My wife and I just filled out our household shopping survey to be used by Applied Development Economics to write up yet another recommendation about how this city can achieve economic viability.
We got the survey in the mail a few days ago and sat down a couple days later to fill it out. It took us about 20 minutes to answer the questions.
I hope all of you who receive the two-page survey will do the same, in the interest of getting the most accurate look at Atascadero’s shopping habits. The survey was mailed to all of the city’s almost 11,000 households.
This is your opportunity to participate in what ADE hopes will be a genuine measure of our shopping habits.
I wish there had been a “him” and “her” aspect of the form, because we disagreed on some assessments of our shopping habits. As it was, the survey we mailed in was a consensus of those habits. Even at that, I think it provides a realistic picture.
I also wish the survey I mailed Friday had contained something about how we felt about Atascadero’s shopping opportunities—you know, something that said, “Yes, shopping stinks in Atascadero, but I don’t mind.”

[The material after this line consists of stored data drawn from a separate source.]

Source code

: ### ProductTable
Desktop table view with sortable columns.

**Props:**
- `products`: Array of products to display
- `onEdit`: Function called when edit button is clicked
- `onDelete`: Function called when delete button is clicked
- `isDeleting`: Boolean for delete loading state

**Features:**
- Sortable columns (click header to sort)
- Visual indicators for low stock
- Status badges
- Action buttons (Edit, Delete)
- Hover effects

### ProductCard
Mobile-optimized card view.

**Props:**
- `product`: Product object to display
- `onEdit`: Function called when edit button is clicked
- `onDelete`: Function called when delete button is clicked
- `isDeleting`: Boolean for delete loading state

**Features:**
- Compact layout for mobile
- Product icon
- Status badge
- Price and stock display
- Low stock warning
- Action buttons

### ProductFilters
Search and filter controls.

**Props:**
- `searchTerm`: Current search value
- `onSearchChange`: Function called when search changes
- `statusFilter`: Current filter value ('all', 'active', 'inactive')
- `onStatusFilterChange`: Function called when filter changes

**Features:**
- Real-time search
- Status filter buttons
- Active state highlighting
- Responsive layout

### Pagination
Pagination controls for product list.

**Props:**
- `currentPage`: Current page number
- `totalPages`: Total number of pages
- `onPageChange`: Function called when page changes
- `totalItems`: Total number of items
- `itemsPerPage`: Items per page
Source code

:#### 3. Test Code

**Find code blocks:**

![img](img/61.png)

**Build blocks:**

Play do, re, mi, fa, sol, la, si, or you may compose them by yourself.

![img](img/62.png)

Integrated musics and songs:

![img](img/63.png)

Having all the shopping amenities at our fingertips doesn’t make Atascadero a better place to live, after all.
It can help in a small way, of course. An economically healthy community can pave more roads, hire more cops and firefighters and maintain its infrastructure better than a city that’s broke, I’d agree.
But having a healthy economic profile isn’t the only measure of whether Atascadero is a good place or not.
I participated in one of the first public workshops along with about 20 other local residents in June. We were put through the SWOT test — you know, list Atascadero’s Strengths, Weaknesses, Opportunities and Threats.
As we went through the exercise it became obvious that one man’s strength was another man’s threat. During this same exercise at a meeting on downtown Atascadero, I suggested that Wal-Mart, for example, would be a threat to the downtown’s economic viability, while another member of the panel said it would save it. We both insisted our recommendations be recorded.
At the ADE public forum, Wal-Mart was the 800-pound gorilla in the room nobody was allowed to talk about. The proposed store is what drove the need for yet another economic study for Atascadero.
I’ll be eager to see the results of this survey, even though I don’t think this study is going to include anything the other five or six similar studies haven’t already said.
The first sentence in the instructions to the home survey reads: “The City of Atascadero is studying how its shopping areas can better serve local and regional patrons.”
So this becomes something larger than just providing services for Atascaderans. It suggests that we want to go after those shopping dollars from people in nearby communities, too. And that’s the underlying issue we’ve been arguing about already: How big do we want to be?